Intervention de Karima Delli

Réunion du 18 mai 2016 à 14h15
Commission des affaires européennes

Karima Delli, membre de la commission de l'emploi et des affaires sociales du Parlement européen :

Le débat est complexe, il nous faudrait passer une semaine ensemble pour en venir à bout, mais un consensus semble se former sur certains points.

Ainsi, beaucoup s'interrogent : pourquoi ne pas réduire cette durée de deux ans ? Nous pourrions proposer de retenir plutôt une durée de douze mois.

De même, il faut renforcer les contrôles, tout le monde est d'accord, mais comment ? Là-dessus, personne n'est d'accord ! Ce n'est pas de la compétence de la Commission européenne, mais chaque État membre jouerait-il le jeu des contrôles alors que c'est aussi son économie nationale qui est en jeu ? J'avais avancé l'idée d'un corps européen d'inspecteurs. Le débat mériterait d'être rouvert. Et pourquoi ne pas confier la tâche aux douaniers, puisque les transports sont particulièrement concernés ?

Tout le monde est d'accord pour dire qu'il faut renforcer la sécurité des travailleurs, mais alors, chers collègues, allons vraiment de l'avant ! C'est cela, le projet européen.

Les pays qui brandissent ce fameux « carton jaune » songent tous au problème du salaire minimum. Je veux y revenir. Nous sommes tous conscients de la diversité des situations économiques, et l'instauration d'un salaire minimum unique dans l'Union européenne n'est pas pour demain. Il n'y a d'ailleurs pas de salaire minimum unique dans tous les pays. Quant au risque que la Commission européenne impose un salaire minimum européen… Mes chers collègues, la Commission européenne n'a nullement ce pouvoir, arrêtez donc de croire que certaines instances européennes ont des pouvoirs que les traités ne leur confèrent pas !

Cela étant, si nous sommes tous attachés, dans cette salle, au projet européen, nous devons réfléchir à une harmonisation au sein de l'Union européenne. Cela implique de plaider pour des minima sociaux. C'est à cela qu'il faut travailler. Nous voulons tous une convergence vers les plus hauts standards sociaux pour mettre fin au dumping social et garantir au travailleur une vie décente. Mais qu'appelle-t-on une vie décente au travail ? Regardez les routiers, quelle que soit leur nationalité. Ils vivent dans leur camion, ils y dorment, ils y mangent, qu'il fasse chaud ou froid. Est-ce cela, une vie décente au travail ? Et ne parlons pas de leurs conditions de logement… Nous devons définir des critères qui protègent la santé mais aussi la sécurité de ces travailleurs. Sinon, qui sera responsable en cas de problème ?

M. Juncker l'a dit : c'est la Commission de la dernière chance.

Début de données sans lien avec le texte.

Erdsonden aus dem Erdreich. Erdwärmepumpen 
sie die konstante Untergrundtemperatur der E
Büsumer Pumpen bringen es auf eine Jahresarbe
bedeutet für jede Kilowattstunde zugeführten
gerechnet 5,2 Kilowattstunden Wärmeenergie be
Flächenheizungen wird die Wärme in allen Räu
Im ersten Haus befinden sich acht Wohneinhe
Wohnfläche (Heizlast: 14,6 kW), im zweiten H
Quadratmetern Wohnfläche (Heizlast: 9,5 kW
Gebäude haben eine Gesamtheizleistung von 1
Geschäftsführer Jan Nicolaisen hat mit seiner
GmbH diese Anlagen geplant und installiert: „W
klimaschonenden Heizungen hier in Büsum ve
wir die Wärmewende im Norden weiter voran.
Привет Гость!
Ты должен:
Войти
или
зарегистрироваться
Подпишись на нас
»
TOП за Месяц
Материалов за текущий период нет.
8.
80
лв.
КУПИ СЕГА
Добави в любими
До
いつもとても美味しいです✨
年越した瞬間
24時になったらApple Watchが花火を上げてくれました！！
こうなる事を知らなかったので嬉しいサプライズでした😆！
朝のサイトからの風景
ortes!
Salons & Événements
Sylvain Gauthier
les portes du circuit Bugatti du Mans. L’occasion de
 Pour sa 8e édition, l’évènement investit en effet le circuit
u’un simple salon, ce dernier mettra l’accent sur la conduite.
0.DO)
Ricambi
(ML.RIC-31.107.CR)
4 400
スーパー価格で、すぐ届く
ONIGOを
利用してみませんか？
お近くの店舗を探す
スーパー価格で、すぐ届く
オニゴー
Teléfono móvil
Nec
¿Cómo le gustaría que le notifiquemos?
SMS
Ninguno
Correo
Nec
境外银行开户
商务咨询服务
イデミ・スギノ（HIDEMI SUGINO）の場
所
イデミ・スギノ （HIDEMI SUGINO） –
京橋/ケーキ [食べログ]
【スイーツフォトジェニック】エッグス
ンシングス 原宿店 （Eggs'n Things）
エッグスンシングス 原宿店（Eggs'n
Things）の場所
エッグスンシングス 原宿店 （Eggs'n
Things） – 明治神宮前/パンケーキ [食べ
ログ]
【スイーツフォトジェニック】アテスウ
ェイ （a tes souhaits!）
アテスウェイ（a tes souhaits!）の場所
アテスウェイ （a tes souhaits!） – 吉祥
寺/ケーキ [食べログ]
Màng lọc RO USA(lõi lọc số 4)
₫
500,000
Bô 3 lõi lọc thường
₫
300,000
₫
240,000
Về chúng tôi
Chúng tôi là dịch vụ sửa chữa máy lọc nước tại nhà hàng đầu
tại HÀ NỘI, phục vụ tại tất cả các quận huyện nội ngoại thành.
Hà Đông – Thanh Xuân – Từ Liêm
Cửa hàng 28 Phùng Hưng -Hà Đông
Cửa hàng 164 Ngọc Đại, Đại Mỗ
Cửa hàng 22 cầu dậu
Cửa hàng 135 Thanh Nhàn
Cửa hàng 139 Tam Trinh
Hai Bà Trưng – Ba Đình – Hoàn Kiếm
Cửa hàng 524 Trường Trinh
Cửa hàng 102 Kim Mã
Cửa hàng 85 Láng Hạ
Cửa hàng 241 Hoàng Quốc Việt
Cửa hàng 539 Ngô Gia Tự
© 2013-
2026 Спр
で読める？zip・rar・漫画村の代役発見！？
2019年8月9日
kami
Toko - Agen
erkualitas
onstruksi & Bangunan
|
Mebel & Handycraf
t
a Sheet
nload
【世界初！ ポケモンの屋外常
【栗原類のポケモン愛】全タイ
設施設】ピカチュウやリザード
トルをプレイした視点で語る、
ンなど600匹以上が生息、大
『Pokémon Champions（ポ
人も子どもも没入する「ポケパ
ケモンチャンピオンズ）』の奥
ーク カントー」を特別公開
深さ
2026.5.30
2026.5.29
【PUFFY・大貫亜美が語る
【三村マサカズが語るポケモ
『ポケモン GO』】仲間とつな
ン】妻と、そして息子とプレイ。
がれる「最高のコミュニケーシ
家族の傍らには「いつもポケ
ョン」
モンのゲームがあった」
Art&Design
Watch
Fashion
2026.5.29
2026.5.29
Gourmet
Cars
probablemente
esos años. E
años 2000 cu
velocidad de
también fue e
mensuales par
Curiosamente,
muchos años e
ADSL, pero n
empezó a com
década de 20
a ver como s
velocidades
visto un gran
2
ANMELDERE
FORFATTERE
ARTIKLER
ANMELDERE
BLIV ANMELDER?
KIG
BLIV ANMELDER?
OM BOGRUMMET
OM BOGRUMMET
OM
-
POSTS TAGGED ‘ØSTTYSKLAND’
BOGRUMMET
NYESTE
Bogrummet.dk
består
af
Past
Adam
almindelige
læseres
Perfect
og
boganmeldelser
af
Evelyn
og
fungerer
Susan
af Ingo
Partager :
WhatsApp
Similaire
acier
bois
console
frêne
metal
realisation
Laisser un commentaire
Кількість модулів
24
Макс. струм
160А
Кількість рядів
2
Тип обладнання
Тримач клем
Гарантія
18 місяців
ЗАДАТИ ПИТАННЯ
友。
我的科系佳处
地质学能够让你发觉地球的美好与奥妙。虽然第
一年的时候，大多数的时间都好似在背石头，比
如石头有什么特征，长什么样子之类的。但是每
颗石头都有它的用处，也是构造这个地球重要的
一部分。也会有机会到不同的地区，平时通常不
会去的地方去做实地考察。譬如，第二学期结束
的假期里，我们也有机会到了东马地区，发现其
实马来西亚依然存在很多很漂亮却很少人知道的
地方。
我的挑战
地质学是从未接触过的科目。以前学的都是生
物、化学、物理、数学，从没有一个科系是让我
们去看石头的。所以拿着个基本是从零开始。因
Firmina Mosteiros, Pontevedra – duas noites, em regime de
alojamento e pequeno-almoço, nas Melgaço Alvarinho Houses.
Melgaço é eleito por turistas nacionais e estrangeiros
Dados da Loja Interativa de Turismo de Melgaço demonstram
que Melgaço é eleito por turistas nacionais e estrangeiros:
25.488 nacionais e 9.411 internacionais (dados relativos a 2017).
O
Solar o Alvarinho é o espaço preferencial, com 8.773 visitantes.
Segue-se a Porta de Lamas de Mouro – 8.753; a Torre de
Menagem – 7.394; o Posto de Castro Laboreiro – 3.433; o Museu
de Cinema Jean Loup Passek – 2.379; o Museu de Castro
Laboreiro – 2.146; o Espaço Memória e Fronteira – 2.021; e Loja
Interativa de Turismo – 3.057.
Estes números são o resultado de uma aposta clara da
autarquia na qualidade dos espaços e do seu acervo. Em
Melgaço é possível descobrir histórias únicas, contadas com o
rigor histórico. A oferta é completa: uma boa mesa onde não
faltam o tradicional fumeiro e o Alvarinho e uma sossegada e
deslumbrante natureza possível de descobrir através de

Je fais partie de cette génération qui ne laissera pas tomber le projet européen. Le dumping social, c'est le poison de l'Europe. Si nous ne sommes pas capables de tenir, tous ensemble, d'affirmer franchement que plus rien ne se fera sans l'Europe, seul échelon pertinent pour régler les crises, quelles qu'elles soient, si nous ne sommes pas capables de défendre une harmonisation sociale, une Europe sociale, alors même que c'est ce que les citoyens veulent, alors, dans quelques années, ce sera la fin du projet européen. Pour ma génération, ce sera vraiment destructeur.

Nous ne pouvons pas nous permettre de ne pas avoir une Europe forte, une Europe sociale. En même temps, nous faisons l'Europe politique. Sans compromis, nous entendrons crier toujours plus fort les eurosceptiques et l'extrême-droite, et ce sera la mort du projet européen. Moi, je ne laisserai pas faire.